Stored data entries:
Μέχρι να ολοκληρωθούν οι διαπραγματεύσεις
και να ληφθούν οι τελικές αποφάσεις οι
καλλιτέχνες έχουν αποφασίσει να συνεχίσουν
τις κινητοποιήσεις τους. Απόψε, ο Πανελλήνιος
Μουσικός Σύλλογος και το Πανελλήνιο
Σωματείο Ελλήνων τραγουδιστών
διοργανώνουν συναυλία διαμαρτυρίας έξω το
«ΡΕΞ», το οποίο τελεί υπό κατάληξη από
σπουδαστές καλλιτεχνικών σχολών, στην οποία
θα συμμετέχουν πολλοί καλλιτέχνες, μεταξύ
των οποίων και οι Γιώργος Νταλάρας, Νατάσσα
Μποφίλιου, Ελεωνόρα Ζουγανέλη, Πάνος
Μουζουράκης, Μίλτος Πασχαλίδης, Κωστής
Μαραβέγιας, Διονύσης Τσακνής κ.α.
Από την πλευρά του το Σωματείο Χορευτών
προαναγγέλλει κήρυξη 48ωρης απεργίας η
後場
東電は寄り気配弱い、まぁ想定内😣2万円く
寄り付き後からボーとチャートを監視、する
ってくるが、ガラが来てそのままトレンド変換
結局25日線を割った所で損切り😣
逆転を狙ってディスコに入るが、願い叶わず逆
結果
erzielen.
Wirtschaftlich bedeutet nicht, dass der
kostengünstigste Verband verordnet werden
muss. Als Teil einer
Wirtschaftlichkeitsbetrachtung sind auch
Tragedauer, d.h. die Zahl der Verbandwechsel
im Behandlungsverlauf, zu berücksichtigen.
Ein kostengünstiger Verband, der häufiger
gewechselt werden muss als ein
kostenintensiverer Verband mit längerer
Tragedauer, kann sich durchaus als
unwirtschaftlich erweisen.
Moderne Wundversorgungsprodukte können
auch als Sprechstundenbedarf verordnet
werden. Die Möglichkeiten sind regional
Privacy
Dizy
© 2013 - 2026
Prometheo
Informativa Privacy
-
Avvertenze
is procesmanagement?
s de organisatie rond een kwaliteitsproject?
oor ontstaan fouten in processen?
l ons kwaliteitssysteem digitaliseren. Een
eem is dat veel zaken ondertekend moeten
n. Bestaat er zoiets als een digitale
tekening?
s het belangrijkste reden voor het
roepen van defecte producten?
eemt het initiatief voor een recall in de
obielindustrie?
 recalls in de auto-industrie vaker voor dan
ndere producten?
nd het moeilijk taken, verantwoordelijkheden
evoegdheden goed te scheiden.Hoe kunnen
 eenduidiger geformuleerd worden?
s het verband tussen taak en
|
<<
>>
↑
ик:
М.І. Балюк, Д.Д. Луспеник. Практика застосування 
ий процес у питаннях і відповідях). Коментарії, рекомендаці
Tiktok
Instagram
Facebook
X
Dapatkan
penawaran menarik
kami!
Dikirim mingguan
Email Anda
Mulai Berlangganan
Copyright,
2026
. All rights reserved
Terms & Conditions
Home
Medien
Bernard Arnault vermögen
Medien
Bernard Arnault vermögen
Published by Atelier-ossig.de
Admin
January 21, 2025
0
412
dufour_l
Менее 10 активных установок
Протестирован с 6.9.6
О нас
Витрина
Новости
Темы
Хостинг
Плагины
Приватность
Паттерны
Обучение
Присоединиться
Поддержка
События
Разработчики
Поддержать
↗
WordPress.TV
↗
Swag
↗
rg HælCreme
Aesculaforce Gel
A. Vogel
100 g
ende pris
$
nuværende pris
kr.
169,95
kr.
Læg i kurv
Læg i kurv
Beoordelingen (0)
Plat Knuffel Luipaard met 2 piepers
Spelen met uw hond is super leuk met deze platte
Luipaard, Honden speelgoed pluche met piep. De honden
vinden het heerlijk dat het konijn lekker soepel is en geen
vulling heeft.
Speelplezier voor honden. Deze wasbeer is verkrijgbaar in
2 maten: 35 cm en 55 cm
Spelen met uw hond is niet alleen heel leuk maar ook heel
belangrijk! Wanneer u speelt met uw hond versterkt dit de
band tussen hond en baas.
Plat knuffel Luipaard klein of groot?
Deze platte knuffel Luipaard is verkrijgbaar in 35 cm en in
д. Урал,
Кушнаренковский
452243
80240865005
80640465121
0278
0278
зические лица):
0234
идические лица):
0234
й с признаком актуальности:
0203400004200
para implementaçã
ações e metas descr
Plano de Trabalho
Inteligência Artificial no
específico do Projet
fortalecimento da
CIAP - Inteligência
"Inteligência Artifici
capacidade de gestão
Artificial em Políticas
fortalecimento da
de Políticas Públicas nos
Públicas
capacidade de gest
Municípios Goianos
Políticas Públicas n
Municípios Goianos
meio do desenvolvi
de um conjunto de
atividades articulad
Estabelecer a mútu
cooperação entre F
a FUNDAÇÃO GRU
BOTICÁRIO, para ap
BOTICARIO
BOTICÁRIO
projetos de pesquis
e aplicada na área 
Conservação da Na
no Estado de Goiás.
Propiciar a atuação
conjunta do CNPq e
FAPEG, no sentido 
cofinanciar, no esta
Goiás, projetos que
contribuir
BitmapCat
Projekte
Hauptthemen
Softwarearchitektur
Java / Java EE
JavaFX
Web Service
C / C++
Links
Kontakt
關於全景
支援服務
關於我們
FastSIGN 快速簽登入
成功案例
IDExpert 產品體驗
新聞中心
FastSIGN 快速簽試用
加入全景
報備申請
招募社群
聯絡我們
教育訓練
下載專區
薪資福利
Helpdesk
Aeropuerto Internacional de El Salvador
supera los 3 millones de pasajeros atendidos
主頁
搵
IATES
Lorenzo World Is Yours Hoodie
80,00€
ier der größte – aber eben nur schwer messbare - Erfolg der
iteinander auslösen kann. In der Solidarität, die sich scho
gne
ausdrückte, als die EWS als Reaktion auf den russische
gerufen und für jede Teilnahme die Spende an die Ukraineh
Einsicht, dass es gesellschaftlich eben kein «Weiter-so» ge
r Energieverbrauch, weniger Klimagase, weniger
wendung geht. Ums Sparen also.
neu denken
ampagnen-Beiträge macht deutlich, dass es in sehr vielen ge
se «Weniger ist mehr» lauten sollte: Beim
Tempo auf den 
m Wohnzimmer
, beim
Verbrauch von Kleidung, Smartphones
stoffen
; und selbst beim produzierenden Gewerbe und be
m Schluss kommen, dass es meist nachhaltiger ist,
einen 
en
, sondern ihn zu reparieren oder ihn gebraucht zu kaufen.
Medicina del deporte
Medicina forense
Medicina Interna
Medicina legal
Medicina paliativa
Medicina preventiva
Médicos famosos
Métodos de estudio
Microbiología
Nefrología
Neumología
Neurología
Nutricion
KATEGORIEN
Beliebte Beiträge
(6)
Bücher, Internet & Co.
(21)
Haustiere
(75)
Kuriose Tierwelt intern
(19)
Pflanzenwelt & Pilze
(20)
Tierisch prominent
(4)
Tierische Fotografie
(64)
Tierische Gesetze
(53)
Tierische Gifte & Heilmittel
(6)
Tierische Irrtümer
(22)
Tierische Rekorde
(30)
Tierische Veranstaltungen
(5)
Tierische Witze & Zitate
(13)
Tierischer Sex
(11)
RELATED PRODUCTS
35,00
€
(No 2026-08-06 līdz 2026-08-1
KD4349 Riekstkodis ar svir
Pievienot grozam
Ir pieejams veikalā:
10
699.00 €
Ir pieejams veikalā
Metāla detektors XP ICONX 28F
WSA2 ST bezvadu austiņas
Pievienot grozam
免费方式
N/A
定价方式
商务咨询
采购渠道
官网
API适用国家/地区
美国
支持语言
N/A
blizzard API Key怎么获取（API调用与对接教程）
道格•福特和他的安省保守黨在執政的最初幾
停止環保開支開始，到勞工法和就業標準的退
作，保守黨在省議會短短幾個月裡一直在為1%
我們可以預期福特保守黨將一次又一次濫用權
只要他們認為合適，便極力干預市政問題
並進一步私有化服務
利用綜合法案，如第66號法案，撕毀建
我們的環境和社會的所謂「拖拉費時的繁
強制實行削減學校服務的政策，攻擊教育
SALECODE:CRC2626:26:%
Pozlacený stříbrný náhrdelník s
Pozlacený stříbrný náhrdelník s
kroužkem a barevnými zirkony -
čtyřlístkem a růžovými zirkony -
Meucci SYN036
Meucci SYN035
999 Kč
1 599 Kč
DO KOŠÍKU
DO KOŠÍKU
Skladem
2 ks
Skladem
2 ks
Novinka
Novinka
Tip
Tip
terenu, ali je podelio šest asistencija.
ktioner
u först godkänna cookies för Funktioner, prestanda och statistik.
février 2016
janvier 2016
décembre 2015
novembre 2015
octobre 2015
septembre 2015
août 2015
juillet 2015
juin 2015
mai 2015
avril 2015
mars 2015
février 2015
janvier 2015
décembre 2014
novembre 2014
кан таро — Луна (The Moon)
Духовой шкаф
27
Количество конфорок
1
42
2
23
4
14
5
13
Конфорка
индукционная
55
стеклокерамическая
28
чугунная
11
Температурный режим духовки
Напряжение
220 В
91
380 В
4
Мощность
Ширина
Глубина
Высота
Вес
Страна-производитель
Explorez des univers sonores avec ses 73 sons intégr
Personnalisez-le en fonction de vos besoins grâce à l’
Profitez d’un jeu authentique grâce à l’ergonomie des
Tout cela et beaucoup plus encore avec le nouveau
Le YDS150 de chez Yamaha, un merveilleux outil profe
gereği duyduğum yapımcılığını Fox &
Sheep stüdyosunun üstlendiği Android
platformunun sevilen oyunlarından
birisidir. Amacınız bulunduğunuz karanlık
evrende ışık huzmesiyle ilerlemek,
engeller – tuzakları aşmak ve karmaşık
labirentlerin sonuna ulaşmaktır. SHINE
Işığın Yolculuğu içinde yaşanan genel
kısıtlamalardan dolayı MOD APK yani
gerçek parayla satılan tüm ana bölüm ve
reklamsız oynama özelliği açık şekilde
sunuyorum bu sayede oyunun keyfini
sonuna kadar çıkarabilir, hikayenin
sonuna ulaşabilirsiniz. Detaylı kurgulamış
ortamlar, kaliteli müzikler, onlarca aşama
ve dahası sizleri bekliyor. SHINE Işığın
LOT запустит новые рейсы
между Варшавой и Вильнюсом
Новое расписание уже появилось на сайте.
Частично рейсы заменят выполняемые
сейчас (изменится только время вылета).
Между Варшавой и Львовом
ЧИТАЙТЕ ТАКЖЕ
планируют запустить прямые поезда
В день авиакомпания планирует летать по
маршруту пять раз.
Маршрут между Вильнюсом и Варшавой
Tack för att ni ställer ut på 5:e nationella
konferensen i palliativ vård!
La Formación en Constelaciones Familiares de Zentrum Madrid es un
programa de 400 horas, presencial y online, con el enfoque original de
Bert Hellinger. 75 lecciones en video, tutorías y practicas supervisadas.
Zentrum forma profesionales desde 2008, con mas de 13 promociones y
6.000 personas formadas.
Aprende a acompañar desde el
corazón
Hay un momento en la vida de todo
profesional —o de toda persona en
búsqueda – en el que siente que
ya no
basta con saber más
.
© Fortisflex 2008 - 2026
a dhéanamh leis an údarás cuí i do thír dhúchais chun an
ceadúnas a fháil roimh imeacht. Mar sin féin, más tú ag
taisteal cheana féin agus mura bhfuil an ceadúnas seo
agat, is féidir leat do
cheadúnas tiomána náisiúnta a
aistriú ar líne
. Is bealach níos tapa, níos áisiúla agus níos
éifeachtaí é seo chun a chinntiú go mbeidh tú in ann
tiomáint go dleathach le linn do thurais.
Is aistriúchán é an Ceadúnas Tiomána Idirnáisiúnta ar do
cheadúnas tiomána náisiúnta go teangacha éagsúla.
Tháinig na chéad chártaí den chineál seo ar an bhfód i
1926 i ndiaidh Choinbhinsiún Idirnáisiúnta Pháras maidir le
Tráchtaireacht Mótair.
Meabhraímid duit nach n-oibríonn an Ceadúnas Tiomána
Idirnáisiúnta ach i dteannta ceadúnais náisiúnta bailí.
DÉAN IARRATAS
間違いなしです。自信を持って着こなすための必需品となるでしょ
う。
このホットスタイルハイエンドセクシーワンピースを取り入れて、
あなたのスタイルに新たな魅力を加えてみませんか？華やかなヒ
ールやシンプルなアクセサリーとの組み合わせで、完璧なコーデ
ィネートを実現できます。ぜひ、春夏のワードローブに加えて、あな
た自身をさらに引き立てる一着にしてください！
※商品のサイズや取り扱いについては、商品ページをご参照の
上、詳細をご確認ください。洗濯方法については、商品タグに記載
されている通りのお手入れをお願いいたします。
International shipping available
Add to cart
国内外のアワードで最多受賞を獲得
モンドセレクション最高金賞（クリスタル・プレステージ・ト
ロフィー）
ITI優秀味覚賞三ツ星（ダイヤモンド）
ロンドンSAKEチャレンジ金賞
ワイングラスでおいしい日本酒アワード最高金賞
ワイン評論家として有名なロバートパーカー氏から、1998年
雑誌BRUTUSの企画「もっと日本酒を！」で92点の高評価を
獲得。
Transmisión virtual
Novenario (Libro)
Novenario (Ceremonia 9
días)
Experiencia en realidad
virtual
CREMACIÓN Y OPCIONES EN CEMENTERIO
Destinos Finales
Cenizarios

Task: Please extract the stretch of the listing from its first line through the line containing "結局25日線を割った所で損切り😣", including both ends, and reproduce those lines verbatim.

Answer to this problem:
Μέχρι να ολοκληρωθούν οι διαπραγματεύσεις
και να ληφθούν οι τελικές αποφάσεις οι
καλλιτέχνες έχουν αποφασίσει να συνεχίσουν
τις κινητοποιήσεις τους. Απόψε, ο Πανελλήνιος
Μουσικός Σύλλογος και το Πανελλήνιο
Σωματείο Ελλήνων τραγουδιστών
διοργανώνουν συναυλία διαμαρτυρίας έξω το
«ΡΕΞ», το οποίο τελεί υπό κατάληξη από
σπουδαστές καλλιτεχνικών σχολών, στην οποία
θα συμμετέχουν πολλοί καλλιτέχνες, μεταξύ
των οποίων και οι Γιώργος Νταλάρας, Νατάσσα
Μποφίλιου, Ελεωνόρα Ζουγανέλη, Πάνος
Μουζουράκης, Μίλτος Πασχαλίδης, Κωστής
Μαραβέγιας, Διονύσης Τσακνής κ.α.
Από την πλευρά του το Σωματείο Χορευτών
προαναγγέλλει κήρυξη 48ωρης απεργίας η
後場
東電は寄り気配弱い、まぁ想定内😣2万円く
寄り付き後からボーとチャートを監視、する
ってくるが、ガラが来てそのままトレンド変換
結局25日線を割った所で損切り😣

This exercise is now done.